Politics: When Girls Won’t Be Boys
There was a collective rolling of the eyes and a distinct sense of “Here we go again” among the women of the House of Representatives last week when yet another male politician, Representative Anthony D. Weiner, confessed his “terrible mistakes” and declared himself “deeply sorry for the pain” he had caused in sexual escapades so adolescent as to almost seem laughable.
“I’m telling you,” said Representative Candice Miller, a Michigan Republican, “every time one of these sex scandals goes on, we just look at each other, like, ‘What is it with these guys? Don’t they think they’re going to get caught?’ ”

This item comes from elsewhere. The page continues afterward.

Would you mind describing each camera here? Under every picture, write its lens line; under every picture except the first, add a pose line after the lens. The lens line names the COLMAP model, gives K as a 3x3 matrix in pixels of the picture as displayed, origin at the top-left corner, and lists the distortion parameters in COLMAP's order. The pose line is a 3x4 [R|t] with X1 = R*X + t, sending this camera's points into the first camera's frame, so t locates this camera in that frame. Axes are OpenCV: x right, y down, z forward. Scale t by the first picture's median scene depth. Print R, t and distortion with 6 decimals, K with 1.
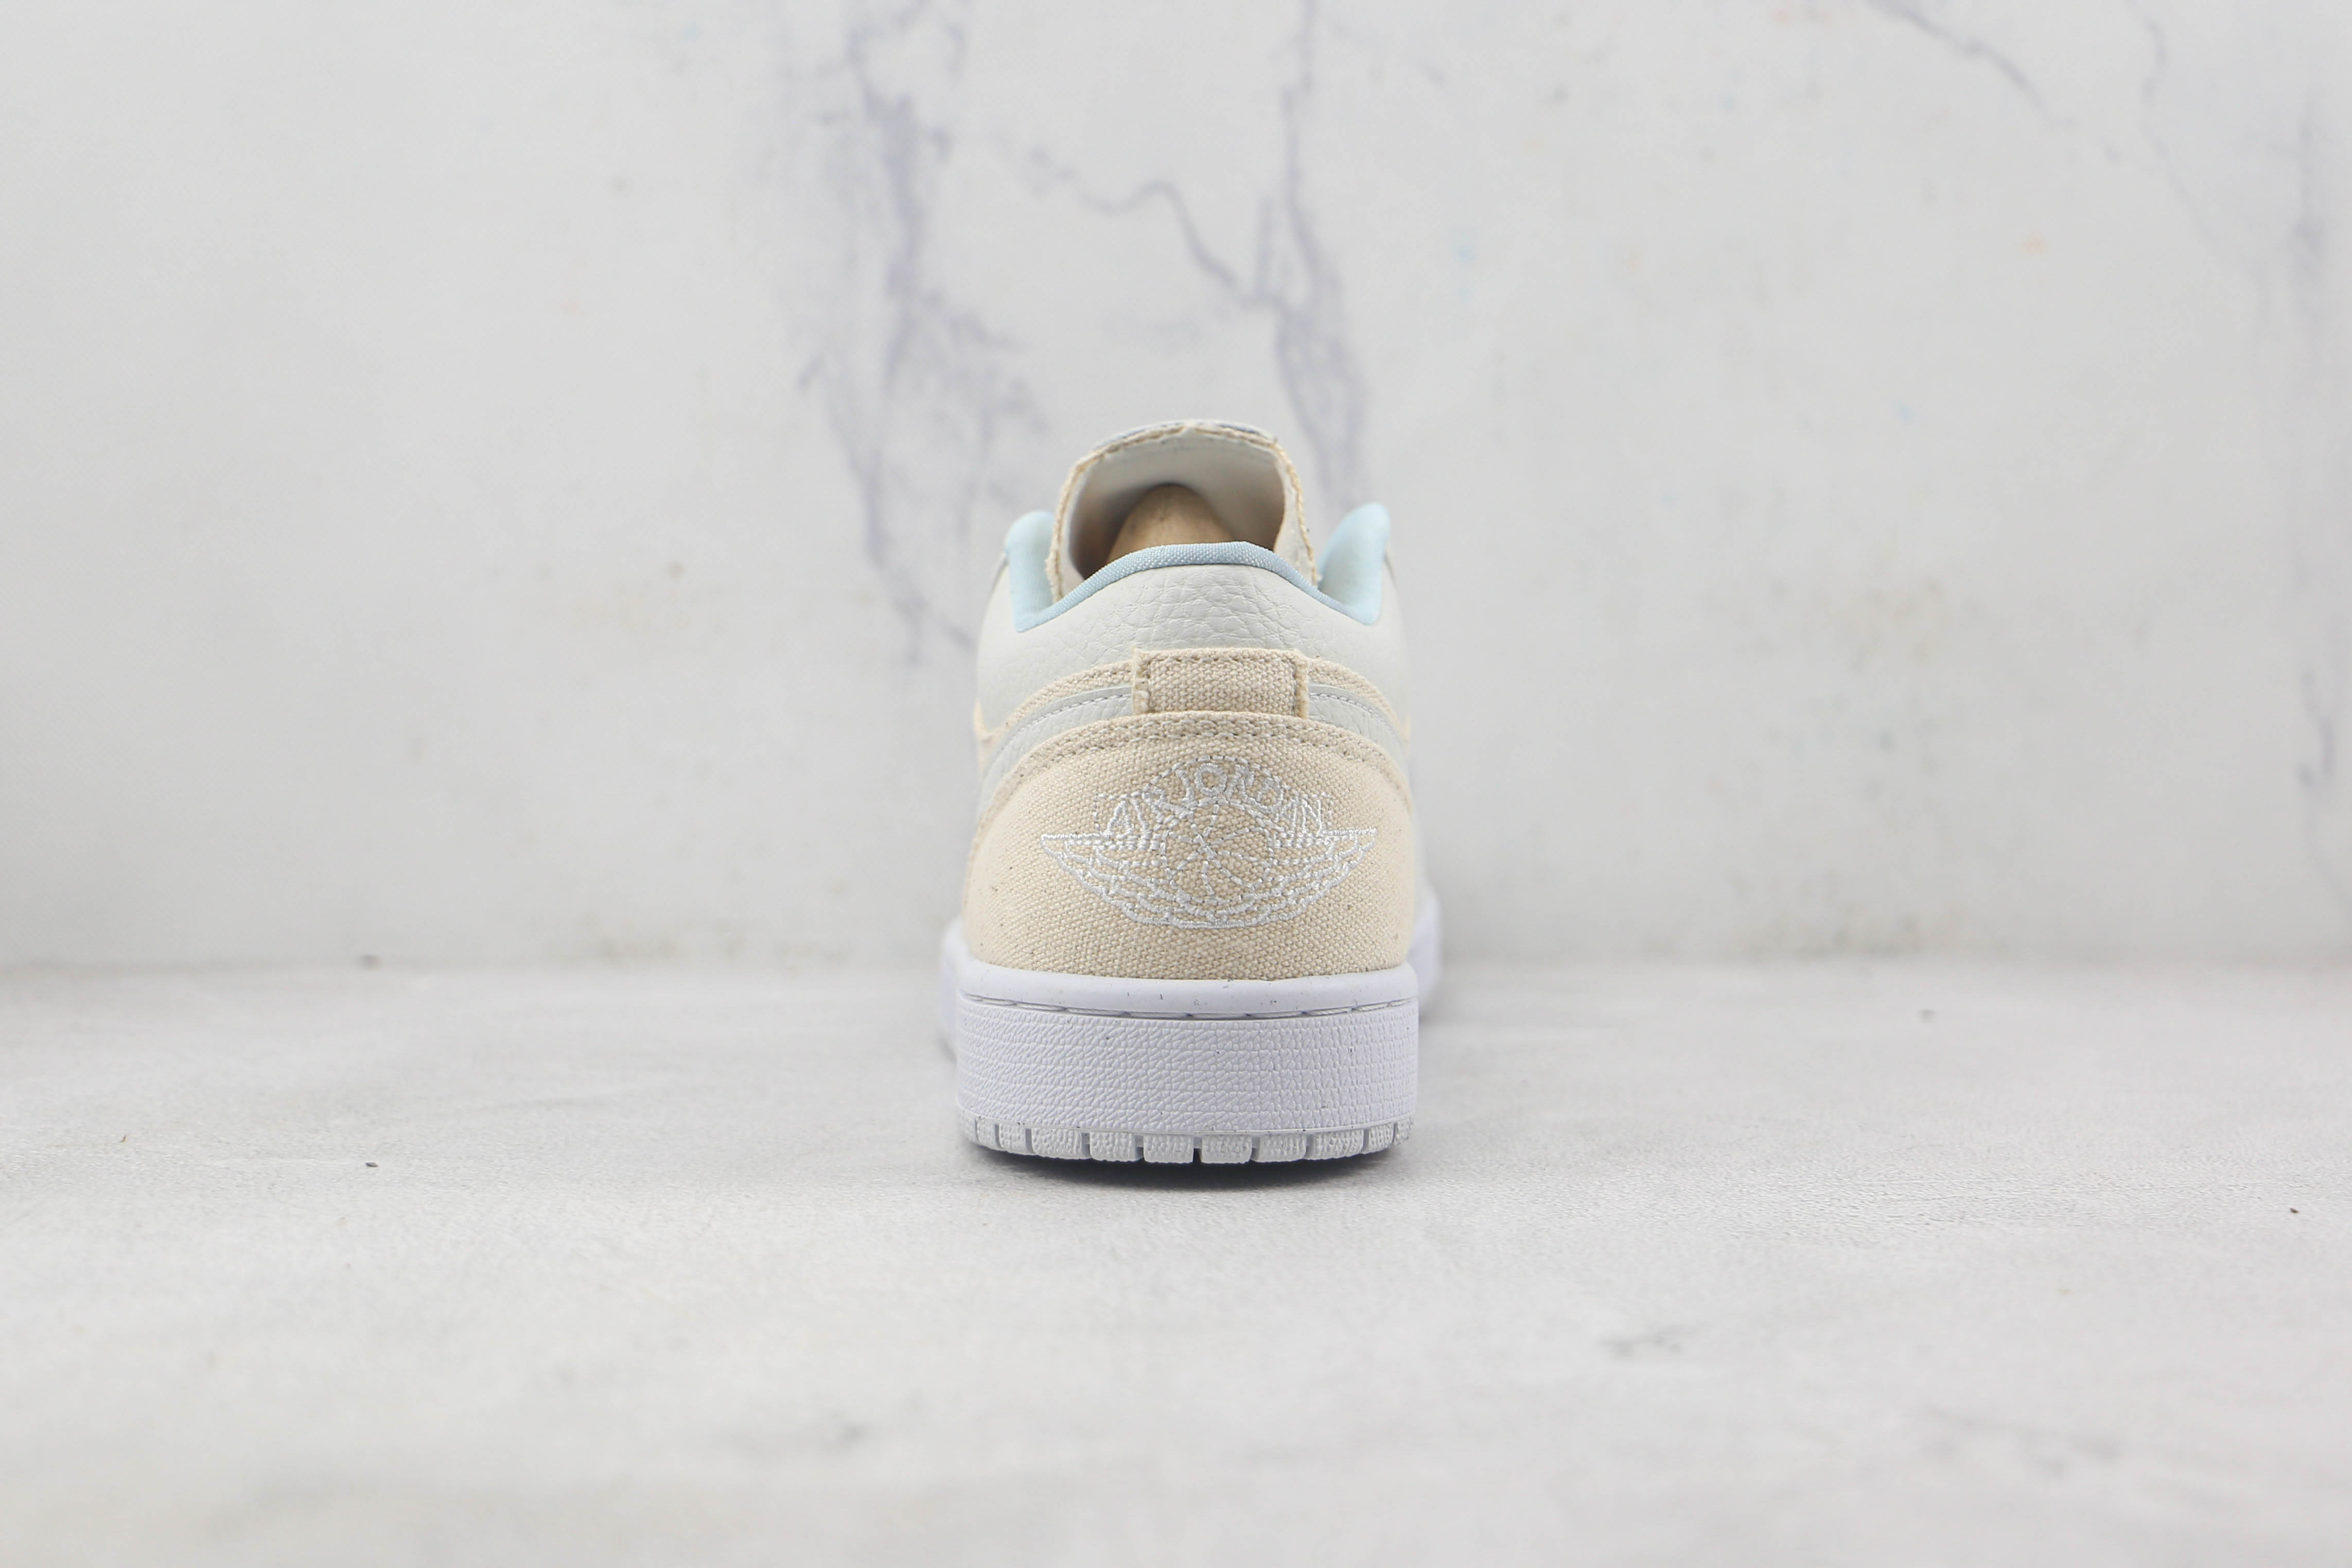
lens RADIAL K [[3135.6, 0, 1189.2], [0, 3135.6, 806.4], [0, 0, 1]] dist [0.017702, 0.000000]
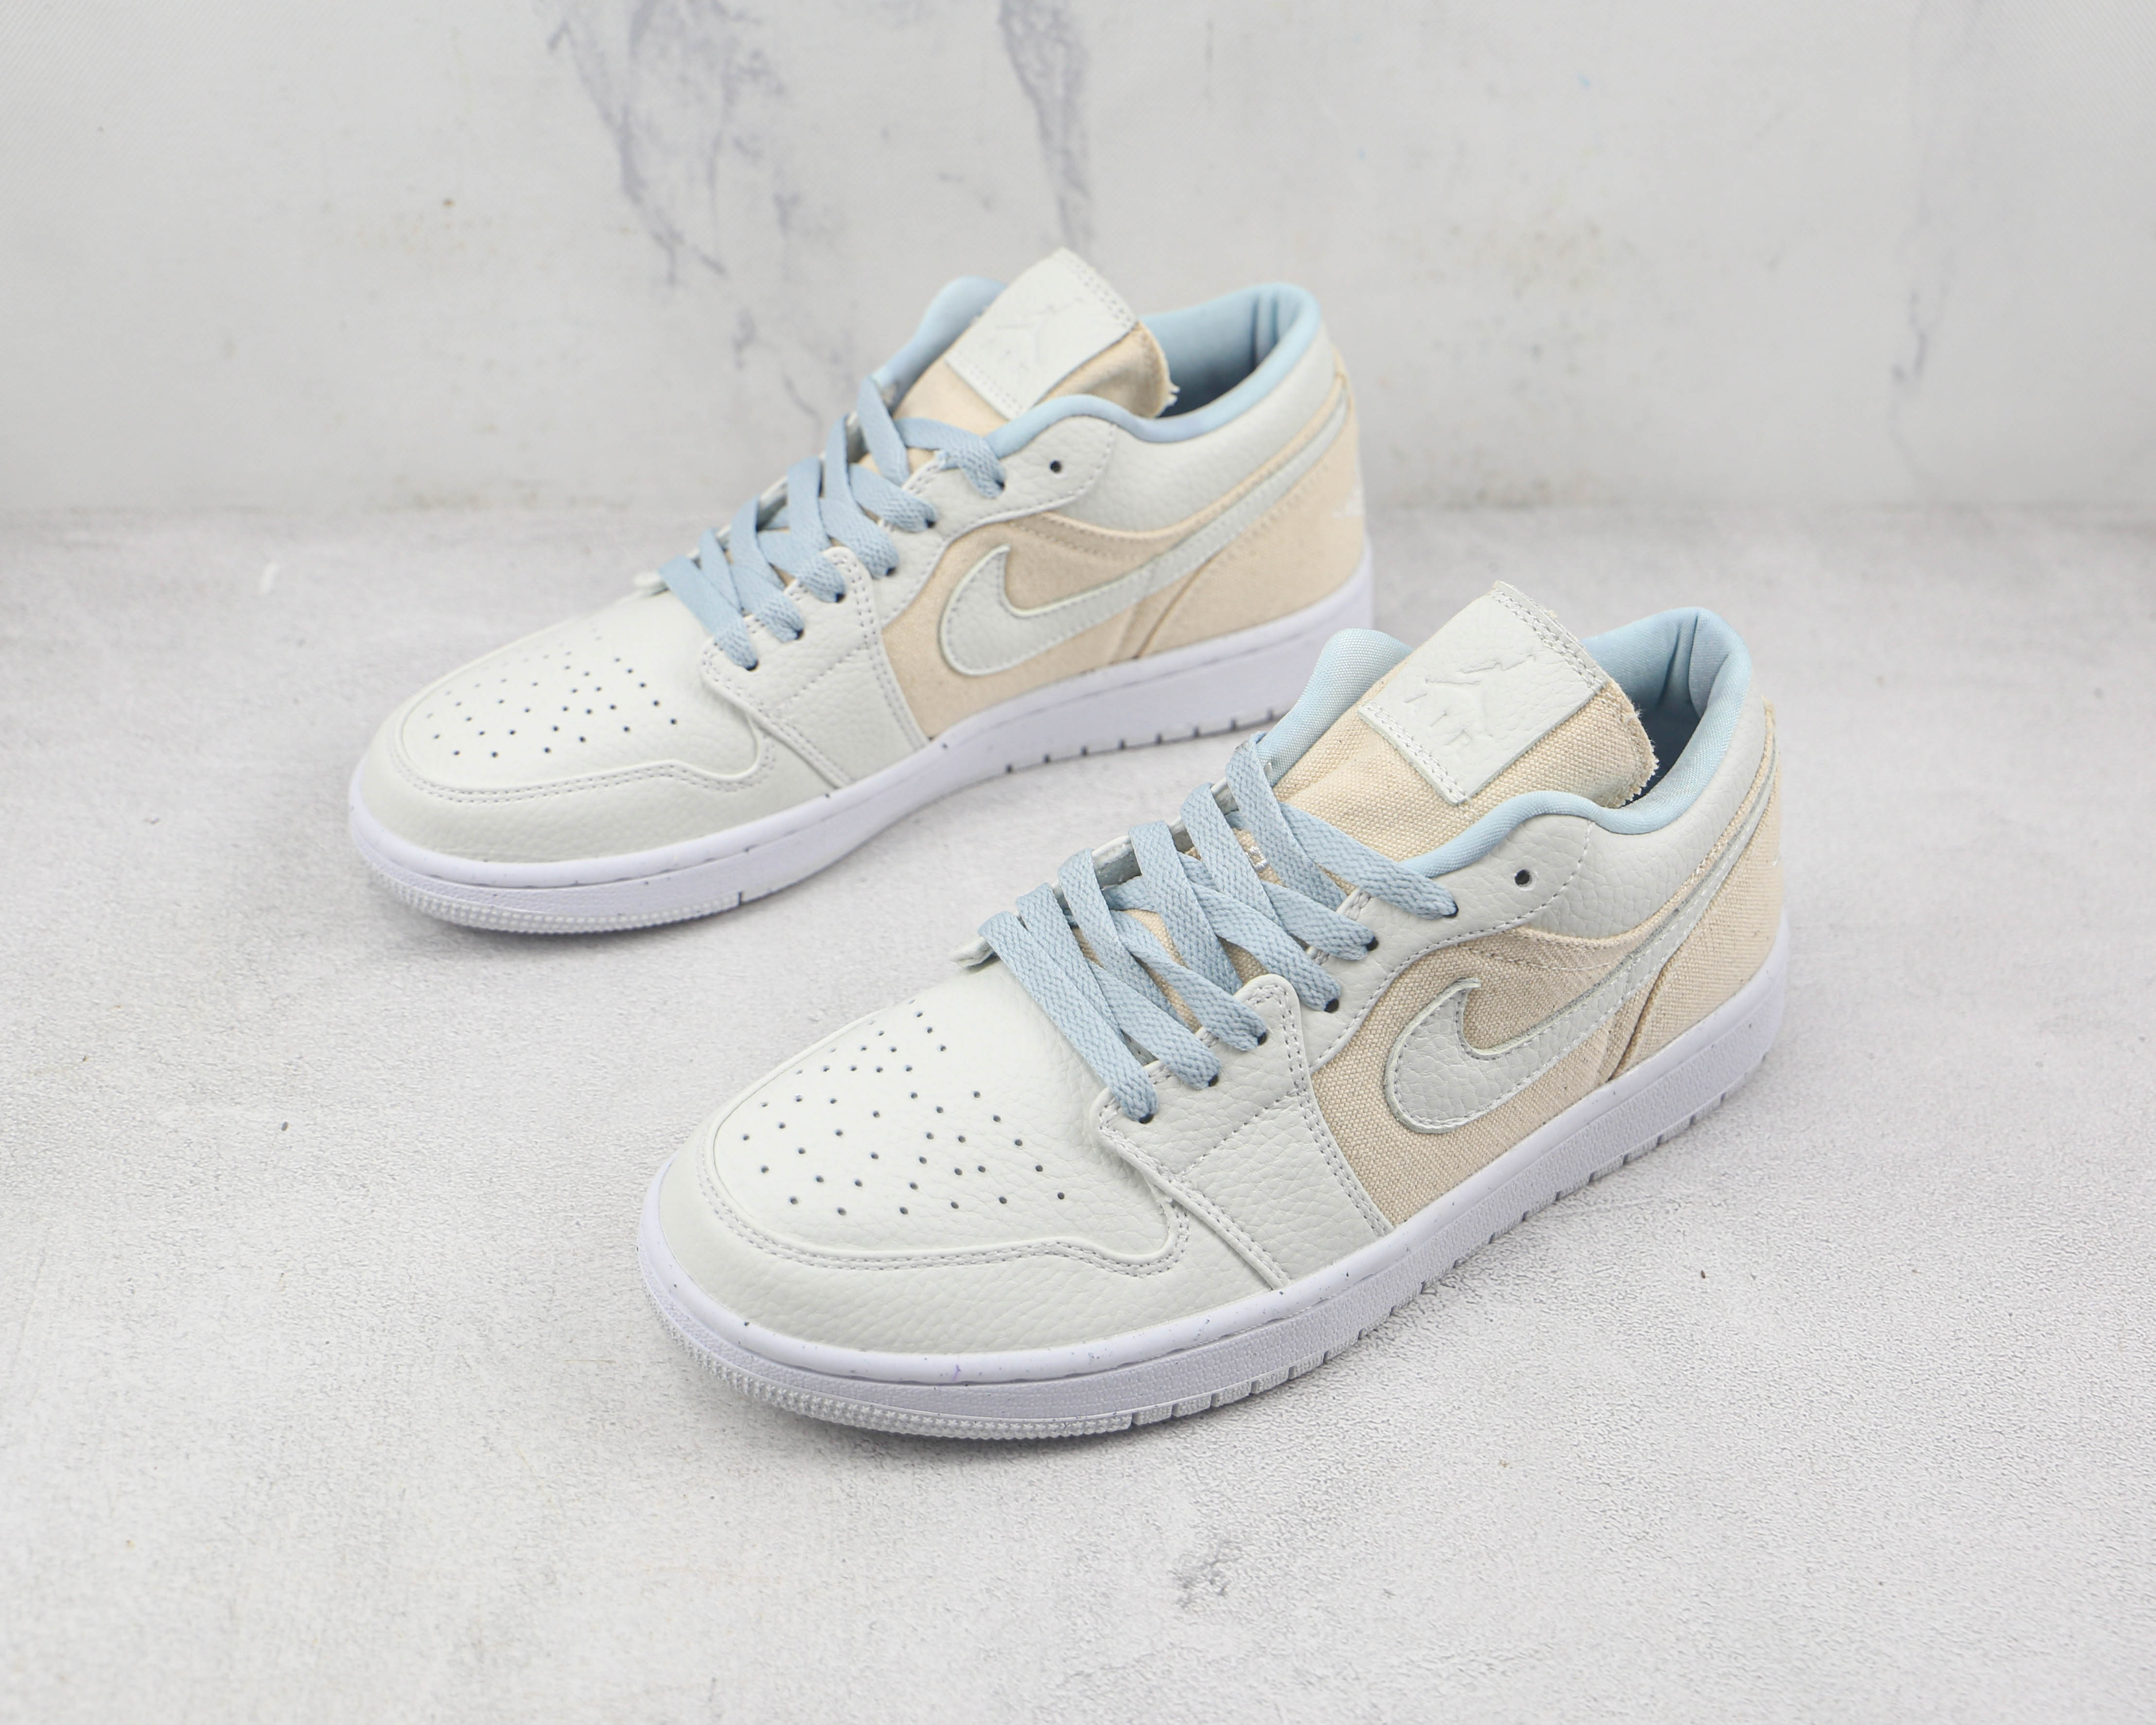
lens RADIAL K [[2968.0, 0, 1093.0], [0, 2968.0, 841.2], [0, 0, 1]] dist [0.014013, 0.000000]
pose [[0.999257, 0.001547, 0.038510, 0.020567], [-0.022967, 0.826298, 0.562765, -0.478663], [-0.030951, -0.563231, 0.825719, 0.017762]]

Ms. Miller’s question raises an intriguing point. Female politicians rarely get caught up in sex scandals. Unlike in the case of Mr. Weiner, who blasted lewd self-portraits into cyberspace. Or Berlusconi with his continuing sexual idiocies. Or David Blunket. Or Stephen Milligan, the Tory MP who was found dead due to auto-eroticism. Or JFK. Or Tory War Minister, John Profumo.
It would be easy to file this under the category of “men behaving badly,” and therefore, to dismiss it as a testosterone-induced, hard-wired connection between sex and power (powerful men attract women, powerful women repel men). Some however, might conclude that busy working women don’t have time to cheat.
But there may be something else at work… Research points to a substantial gender gap in the way women and men approach positions of political office. Women have different reasons for running, are more reluctant to do so and, because there are so few of them in politics, are acutely aware of the scrutiny they draw — all of which seems to lead to differences in the way they handle their jobs once elected.
It appears that women tend to go into politics because there is some public issue that they are passionate about bringing change to, whereas men tend to do it more for the political power and esteem attached to it. Or so says Debbie Walsh, Director of the Centre for American Women and Politics at Rutgers University.
However, that may be more pertinent to US politics than UK politics.
Whatever the reasons for entry into the Cabinet or Congress, female politicians are punished more harshly than men for misbehaviour. The general consensus on a man’s misdemeanour is that it was expected at some point, and so there’s no surprise. However, when a woman transgresses, there is shock and outrage.
It is impossible to imagine Britain’s first and only female Prime Minister being caught up in a sex scandal, and rightly so, as it didn’t happen. If Margaret Thatcher played away, she did so discreetly and out of the public eye; and, whether one agrees with her politics or not, one cannot deny that she was passionate about them first and foremost, so to jeopardise that would only be to her detriment.